Domestic hybrid plants are becoming increasingly widespread and single systems combining small renewable technologies, high-efficiency plants and smart air conditioning and heating systems are just as beneficial for homes as hybrid vehicles are for drivers.

New technologies and sustainability are driving hybridisation and, as Virgil once said, if one may compare small things with great, steps are already being taken to move from small home systems to large electricity facilities. The combination of different energy sources lead to innovation, improved performance, regard for the environment and reduced consumption, as one can see with two examples of a new electricity production model conceived within the Enel Group.

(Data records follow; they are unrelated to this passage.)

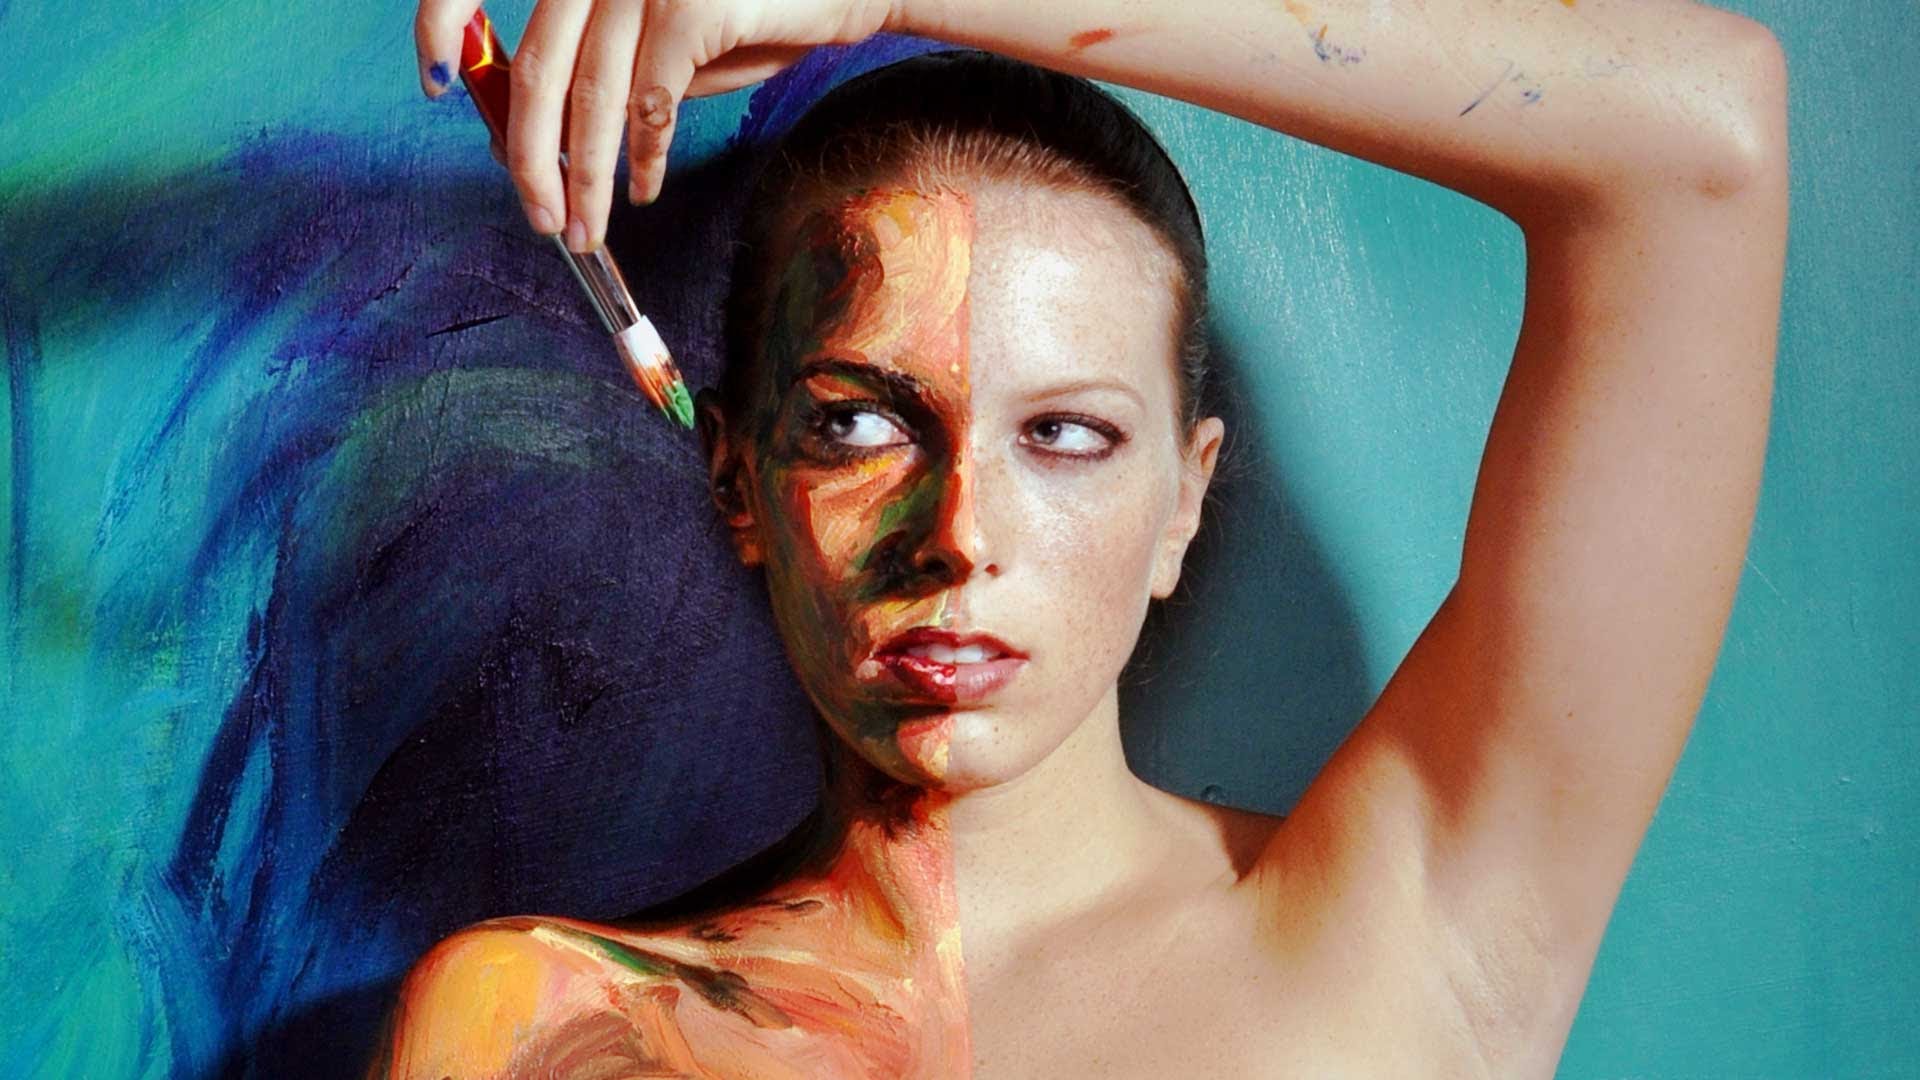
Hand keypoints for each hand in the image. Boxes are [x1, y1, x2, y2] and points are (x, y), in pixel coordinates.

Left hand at [415, 0, 897, 251]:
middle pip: (536, 65)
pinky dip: (642, 157)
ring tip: (583, 230)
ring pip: (590, 97)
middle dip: (530, 156)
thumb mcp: (658, 33)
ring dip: (582, 177)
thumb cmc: (754, 10)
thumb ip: (598, 65)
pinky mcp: (686, 5)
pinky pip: (649, 103)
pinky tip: (644, 188)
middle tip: (536, 217)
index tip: (431, 82)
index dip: (440, 22)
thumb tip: (527, 135)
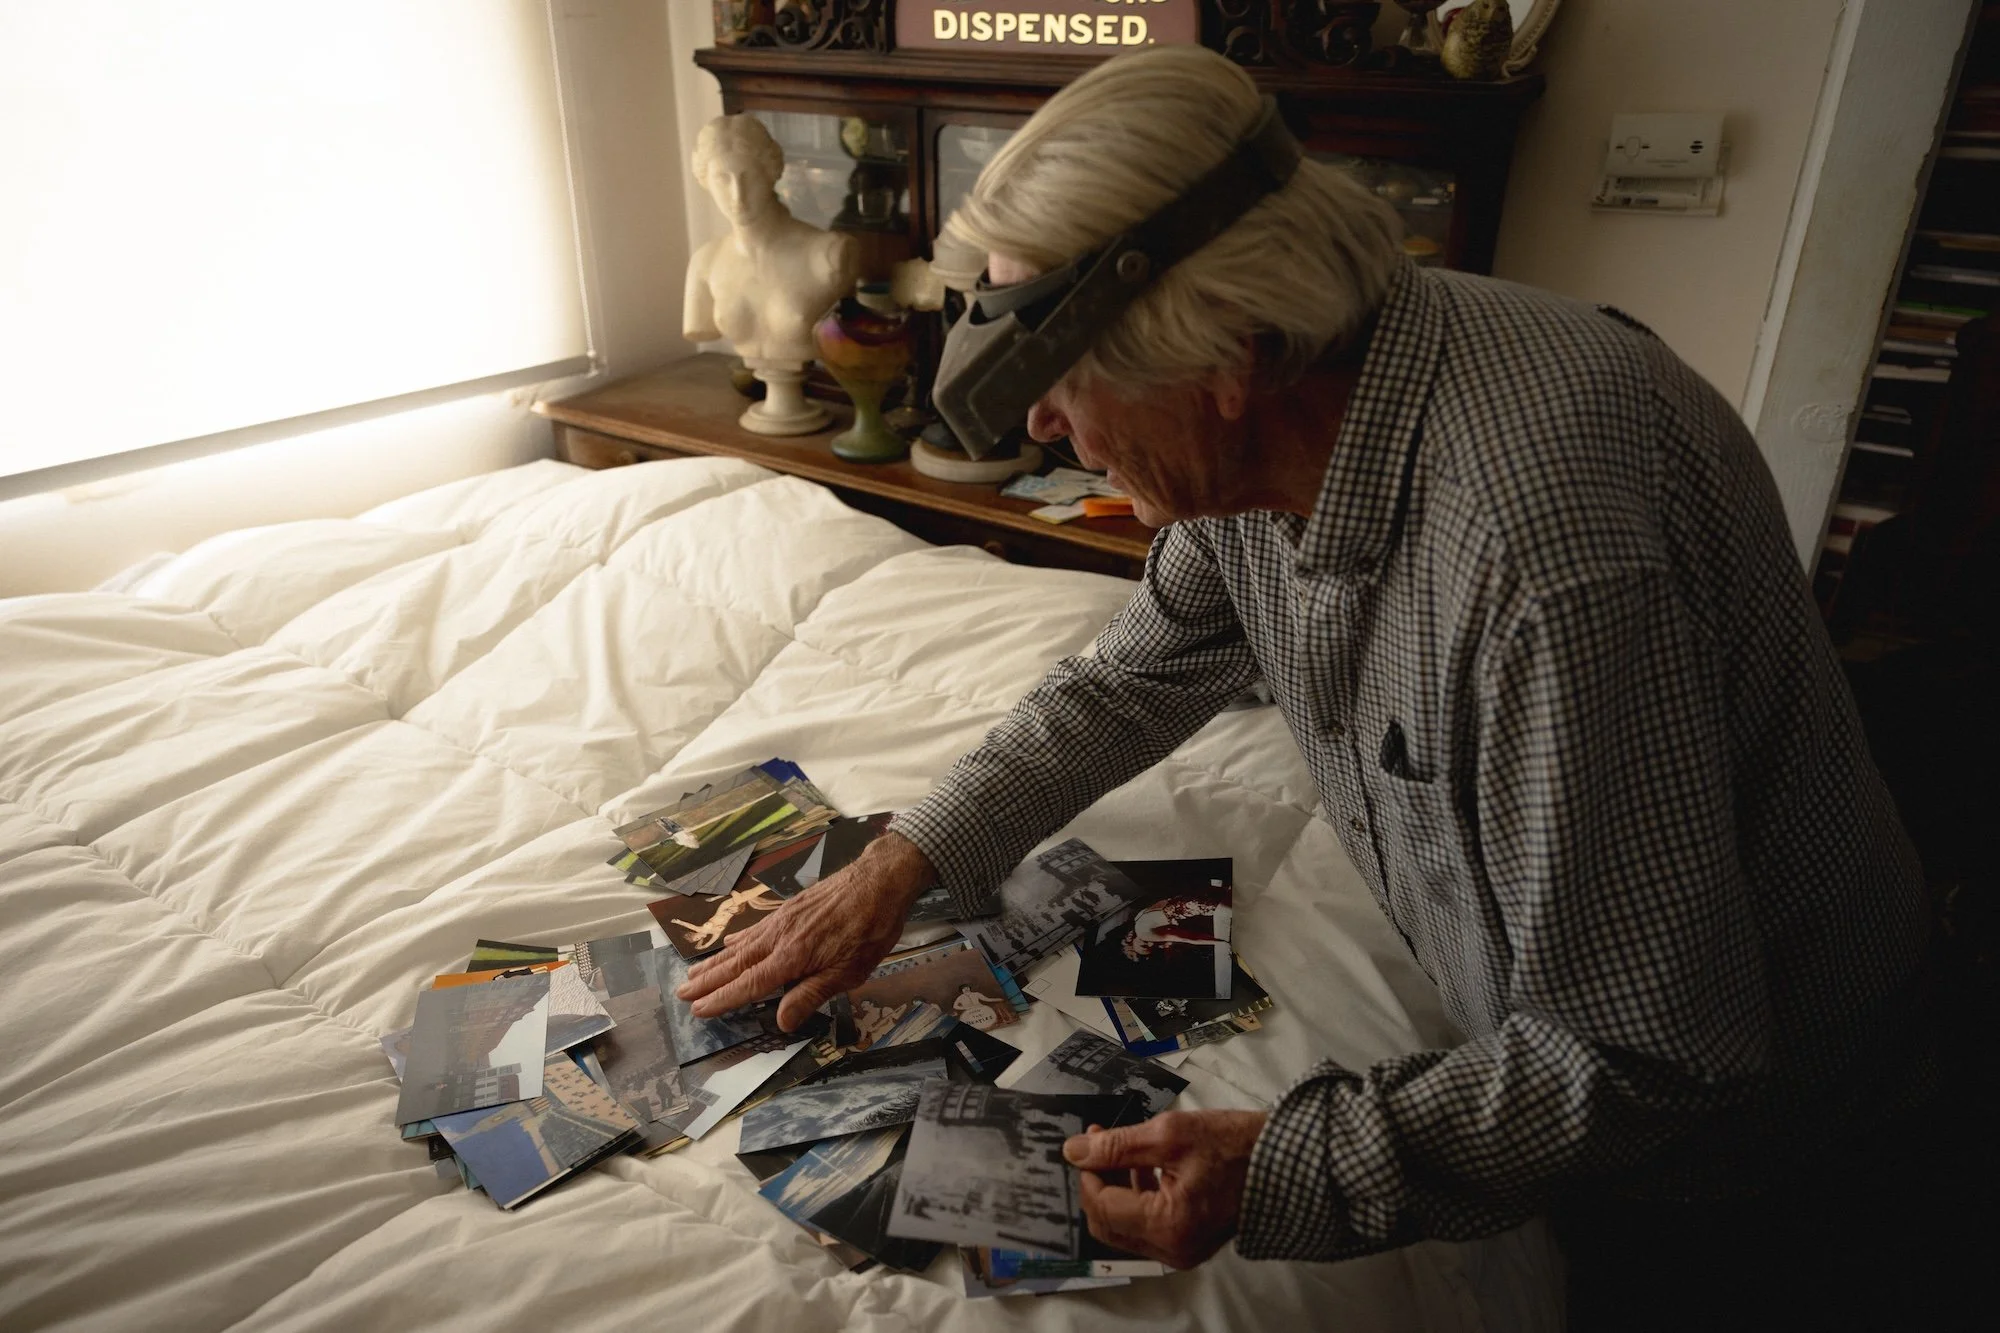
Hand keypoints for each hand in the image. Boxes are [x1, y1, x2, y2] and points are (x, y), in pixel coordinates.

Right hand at [674, 831, 934, 1030]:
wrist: (879, 881)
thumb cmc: (870, 930)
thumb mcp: (849, 972)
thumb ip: (811, 994)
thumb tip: (781, 1022)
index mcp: (791, 958)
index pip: (749, 984)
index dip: (723, 999)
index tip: (699, 1010)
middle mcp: (779, 938)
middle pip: (736, 964)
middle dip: (708, 982)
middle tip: (681, 994)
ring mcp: (782, 921)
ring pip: (741, 946)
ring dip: (715, 962)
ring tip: (693, 974)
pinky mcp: (790, 909)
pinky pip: (755, 929)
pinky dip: (738, 940)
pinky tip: (730, 944)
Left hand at [1064, 1108, 1267, 1269]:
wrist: (1284, 1162)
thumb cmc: (1235, 1146)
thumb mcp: (1170, 1134)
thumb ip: (1117, 1145)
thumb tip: (1074, 1150)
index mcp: (1168, 1225)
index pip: (1103, 1207)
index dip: (1088, 1174)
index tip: (1087, 1142)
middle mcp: (1173, 1249)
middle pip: (1109, 1225)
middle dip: (1097, 1184)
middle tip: (1096, 1145)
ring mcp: (1183, 1251)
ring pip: (1125, 1228)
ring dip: (1114, 1190)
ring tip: (1116, 1149)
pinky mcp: (1191, 1243)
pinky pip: (1148, 1228)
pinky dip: (1137, 1200)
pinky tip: (1141, 1168)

Enel Green Power’s Stillwater geothermal facility in the USA is a perfect example of renewable energy integration: it was the first facility in the world to combine binary-cycle medium-enthalpy geothermal power with the potential of peak capacity solar power. Today, Stillwater has a solar power capacity of up to 26 megwatts thanks to its 89,000 polycrystalline PV solar modules, added to which are the 33MW from the geothermal facility and a 17MW concentrated solar power plant that will be placed nextdoor.

The combination of two or more technologies increases generation of zero emissions energy and enables both the use of the same infrastructure and the better exploitation of each technology, reducing problems related to the unpredictable nature of wind and solar power.

Enel’s hybrid plants bring the United States and Europe together in geothermal development, and while in the USA geothermal is combined with PV solar, in Italy biomass is the key partner. A few months ago in the town of Castelnuovo Val di Cecina in Tuscany, EGP opened the worksite for the construction of the world’s first plant to use biomass to heat geothermal steam, increasing energy efficiency and the electricity output of the geothermal cycle.

The existing geothermal plant will be supplemented by a small plant powered with locally sourced virgin forest biomass produced within a radius of 70 km of the facility. The steam entering the plant will be heated to raise the initial temperature to between 370°-380° from 150°-160°, increasing net power generation capacity, thanks to both the greater enthalpy of the steam and the enhanced efficiency of the cycle due to lower humidity in the generation phase.